Work request: Leaving all pictures aside, copy exactly the lines from the start of the listing below through the line that contains "left knee: (304, 388)", and only those lines.

Records shown:

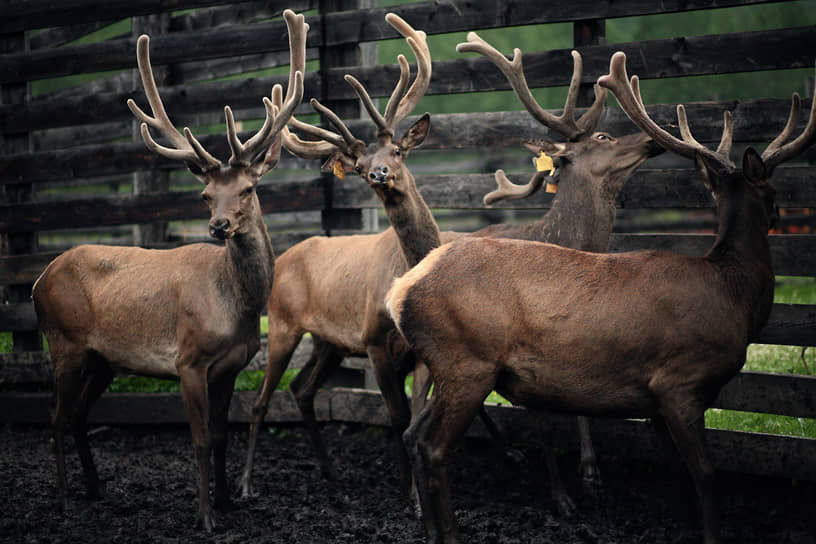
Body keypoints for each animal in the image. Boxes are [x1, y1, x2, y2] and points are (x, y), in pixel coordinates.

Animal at [30, 10, 308, 532]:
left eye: (247, 189)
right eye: (205, 194)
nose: (218, 225)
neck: (239, 308)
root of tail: (39, 279)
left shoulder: (231, 365)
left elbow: (220, 437)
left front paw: (227, 501)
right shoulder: (189, 361)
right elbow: (198, 440)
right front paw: (205, 517)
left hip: (102, 357)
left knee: (77, 416)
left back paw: (96, 489)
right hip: (64, 340)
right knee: (54, 419)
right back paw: (63, 501)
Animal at [236, 27, 664, 504]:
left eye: (399, 151)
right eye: (606, 139)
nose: (650, 140)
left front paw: (582, 473)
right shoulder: (390, 347)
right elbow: (409, 417)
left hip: (333, 343)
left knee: (304, 388)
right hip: (287, 328)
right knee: (266, 399)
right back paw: (248, 482)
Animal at [390, 51, 816, 544]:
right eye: (772, 191)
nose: (782, 213)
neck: (735, 295)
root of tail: (401, 290)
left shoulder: (657, 403)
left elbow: (680, 475)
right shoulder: (679, 381)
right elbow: (707, 474)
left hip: (450, 366)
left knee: (414, 436)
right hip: (467, 361)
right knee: (434, 448)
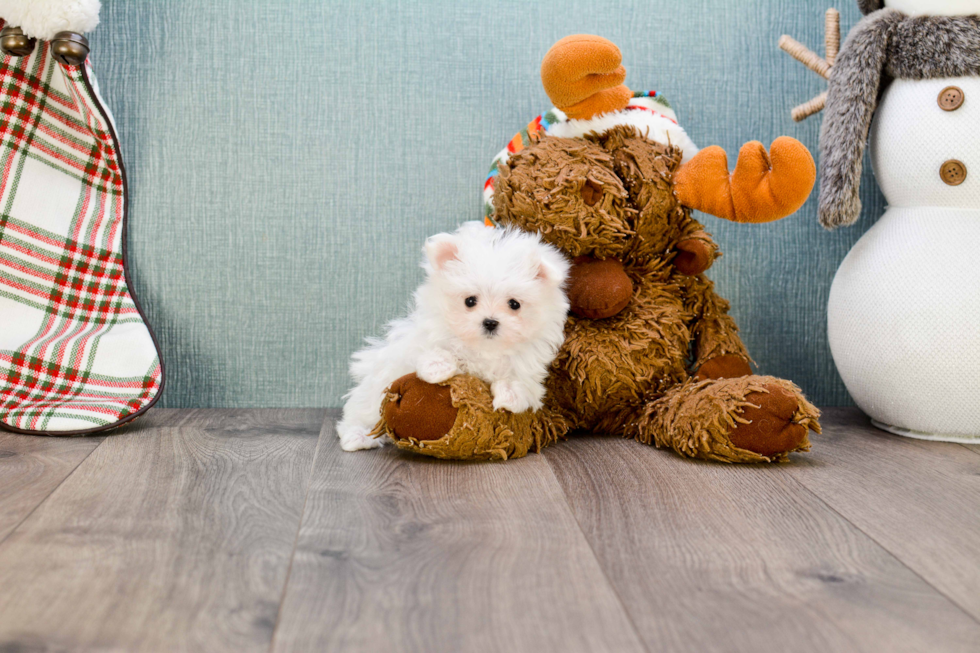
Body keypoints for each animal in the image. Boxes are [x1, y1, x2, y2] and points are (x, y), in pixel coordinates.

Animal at [336, 222, 568, 450]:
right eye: (470, 301)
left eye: (514, 304)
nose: (490, 322)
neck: (484, 348)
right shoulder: (425, 338)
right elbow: (438, 350)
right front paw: (437, 368)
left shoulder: (528, 363)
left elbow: (518, 379)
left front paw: (510, 396)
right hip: (373, 393)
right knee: (361, 413)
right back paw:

Your response:
Body keypoints for each animal in the image. Boxes are [x1, y1, x2, y2] and points are (x, y), in pixel coordinates.

Animal at [30, 10, 308, 532]:
left eye: (247, 189)
right eye: (205, 194)
nose: (218, 225)
neck: (239, 308)
root of tail: (39, 279)
left shoulder: (231, 365)
left elbow: (220, 437)
left front paw: (227, 501)
right shoulder: (189, 361)
right elbow: (198, 440)
right front paw: (205, 517)
left hip: (102, 357)
left knee: (77, 416)
left back paw: (96, 489)
right hip: (64, 340)
right knee: (54, 419)
right back paw: (63, 501)
Animal at [236, 27, 664, 504]:
left eye: (399, 151)
right eye: (606, 139)
nose: (650, 140)
left front paw: (582, 473)
right shoulder: (390, 347)
right elbow: (409, 417)
left hip: (333, 343)
left knee: (304, 388)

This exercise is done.